Keza, Monroe Doktrini dünya politikasında Birleşik Devletler’in siyasetini açıklığa kavuştururken bu ilkelerden sapma temayülü gösteren liderlerine müsamaha göstermemiştir.
Nitekim, Başkan Thomas Woodrow Wilson, Birinci Dünya Savaşı’nı sona erdiren antlaşmaları ve özellikle de Versay Antlaşması‘nı ve ona bağlı Milletler Cemiyeti Paktı’nı Amerikan halkına kabul ettirebilmek için yoğun bir çaba göstermiştir. Bu amaçla; 22 günde 8. 000 mil yol katederek ve 37 söylev vererek Amerikan kamuoyunu ikna etmek istemiş, ancak buna muvaffak olamamıştır. Hatta bu geziler sırasında felç olmuştur. Tüm bu gayretlere rağmen Amerikan Senatosu, Versay Antlaşmasını ve Milletler Cemiyeti Paktı’nı onaylamamıştır. Bu iki belge için Senato’da Kasım 1919, Ocak 1920 ve Mart 1920’de üç defa oylama yapılmış, ancak hiçbirinde tasdik için yeterli oy çoğunluğu sağlanamamıştır. Bu sonuç hasta durumda olan Wilson’ı çok üzmüştür:
“Şimdi onlar ne kaybettiklerini acı bir tecrübe ile öğreneceklerdir. Dünyanın liderliğini kazanmak için elimize bir fırsat geçmişti. Fakat bu fırsatı kaybettik ve yakında bu kaybın nasıl bir trajedi olduğunu göreceğiz.”
Etkisini Kaybetmesi
Amerikan halkı, 1920 cumhurbaşkanlığı seçimlerinde I. Dünya Savaşı’na damgasını vuran ve açıkladığı 14 prensip ile tüm dünyanın dikkatini üzerinde toplayan Wilson’ın yerine Monreo Doktrini’ni savunan Cumhuriyetçilerin adayı Warren G. Harding‘i Başkanlığa seçerek Wilson politikası yerine muhafazakâr politikayı tercih etmiştir.

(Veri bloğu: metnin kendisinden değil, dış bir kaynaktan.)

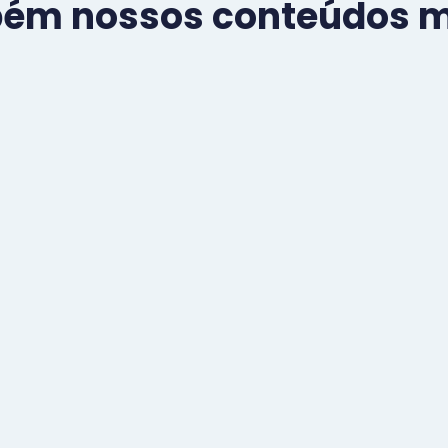
bém nossos conteúdos ma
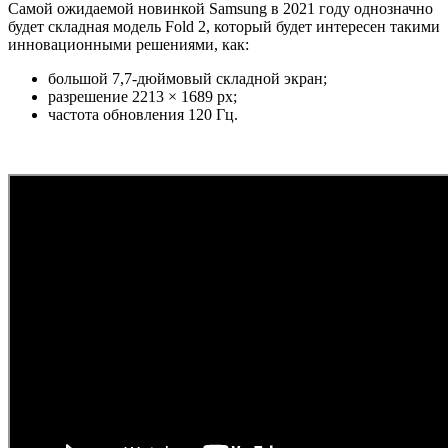
Самой ожидаемой новинкой Samsung в 2021 году однозначно
будет складная модель Fold 2, который будет интересен такими
инновационными решениями, как:
большой 7,7-дюймовый складной экран;
разрешение 2213 × 1689 px;
частота обновления 120 Гц.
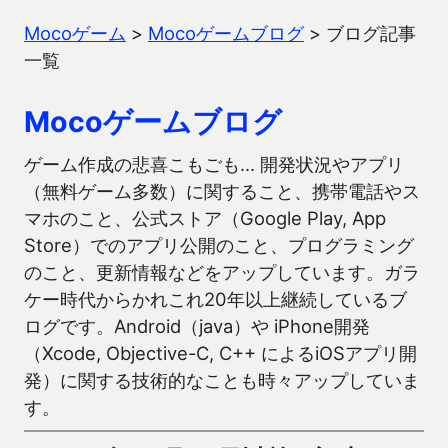
Mocoゲーム
>
Mocoゲームブログ
>
ブログ記事
一覧
Mocoゲームブログ
ゲーム作成の悲喜こもごも… 開発状況やアプリ
（無料ゲーム多数）に関すること、携帯電話やス
マホのこと、公式ストア（Google Play, App
Store）でのアプリ公開のこと、プログラミング
のこと、更新情報などをアップしています。ガラ
ケー時代からかれこれ20年以上継続しているブ
ログです。Android（java）や iPhone開発
（Xcode, Objective-C, C++ によるiOSアプリ開
発）に関する技術的なことも時々アップしていま
す。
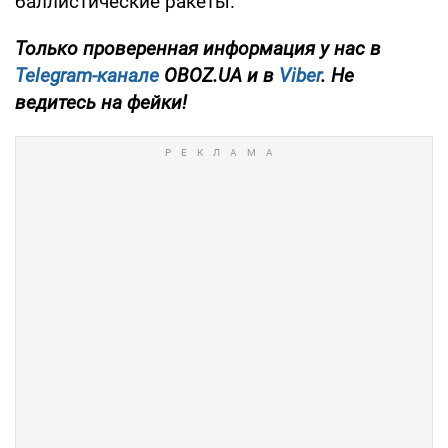
баллистические ракеты.
Только проверенная информация у нас в
Telegram-канале
OBOZ.UA и в
Viber
. Не
ведитесь на фейки!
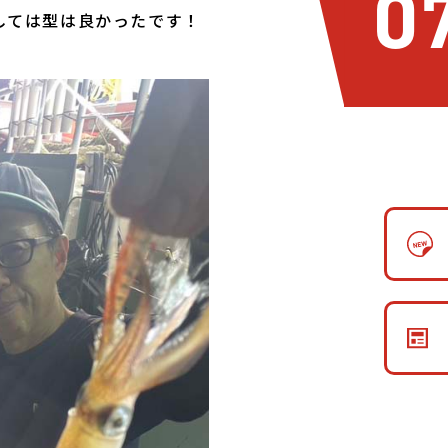
0
しては型は良かったです！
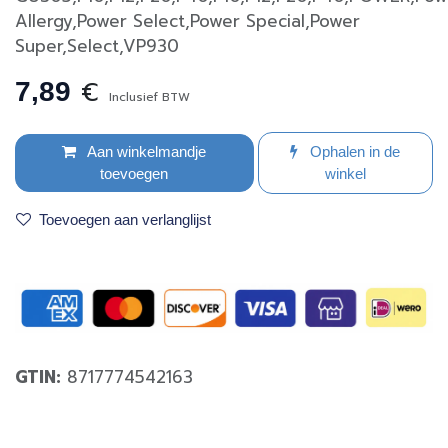
Allergy,Power Select,Power Special,Power
Super,Select,VP930
€
7,89
Inclusief BTW
Aan winkelmandje
Ophalen in de
toevoegen
winkel
Toevoegen aan verlanglijst
GTIN:
8717774542163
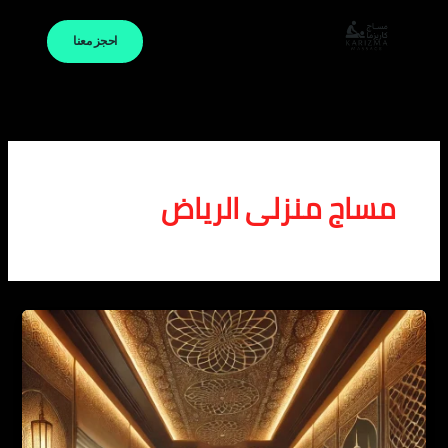
خطي
لى
احجز معنا
لمحتوى
مساج منزلى الرياض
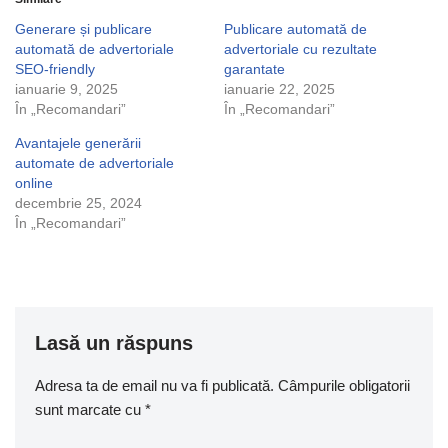
Generare și publicare
Publicare automată de
automată de advertoriale
advertoriale cu rezultate
SEO-friendly
garantate
ianuarie 9, 2025
ianuarie 22, 2025
În „Recomandari”
În „Recomandari”
Avantajele generării
automate de advertoriale
online
decembrie 25, 2024
În „Recomandari”
Lasă un răspuns
Adresa ta de email nu va fi publicată.
Câmpurile obligatorii
sunt marcate cu
*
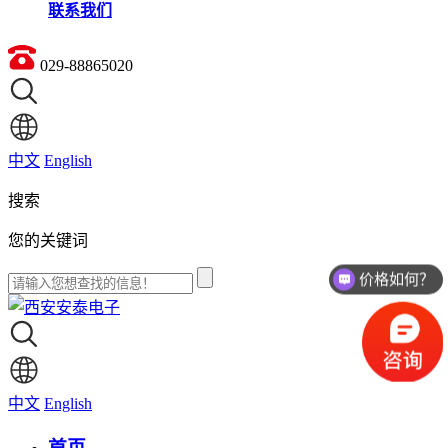
联系我们
029-88865020
中文
English
搜索
您的关键词
价格如何？
中文
English
首页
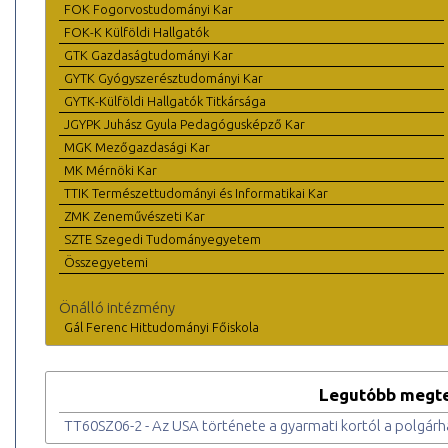
FOK Fogorvostudományi Kar
FOK-K Külföldi Hallgatók
GTK Gazdaságtudományi Kar
GYTK Gyógyszerésztudományi Kar
GYTK-Külföldi Hallgatók Titkársága
JGYPK Juhász Gyula Pedagógusképző Kar
MGK Mezőgazdasági Kar
MK Mérnöki Kar
TTIK Természettudományi és Informatikai Kar
ZMK Zeneművészeti Kar
SZTE Szegedi Tudományegyetem
Összegyetemi
Önálló intézmény
Gál Ferenc Hittudományi Főiskola
Legutóbb megte
TT60SZ06-2 - Az USA története a gyarmati kortól a polgár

Monreo Doktrini’nde olduğu gibi, Versay‘dan sonra da ABD, Milletler Cemiyeti ve Avrupa ile ilgisini tamamen kesmemekle birlikte, Latin Amerika ve Uzak Doğu ile daha fazla ilgilendi. Bu dönemde Avrupa’nın Uzak Doğu ile ilgisi azalırken Japonya yeni bir güç olarak bölgede etkin rol almaya başladı. Dolayısı ile Japonya Amerika için bir rakip ülke ve endişe konusu oldu. 1922 Washington Konferansı ile Japon deniz gücünün sınırlanmasında, bu durum önemli bir faktör oluşturdu. Bununla birlikte, Uzak Doğu’da Japonya ile Birleşik Amerika arasında sürtüşme ve çatışmalar 1931 yılından itibaren yeni bir boyut kazandı.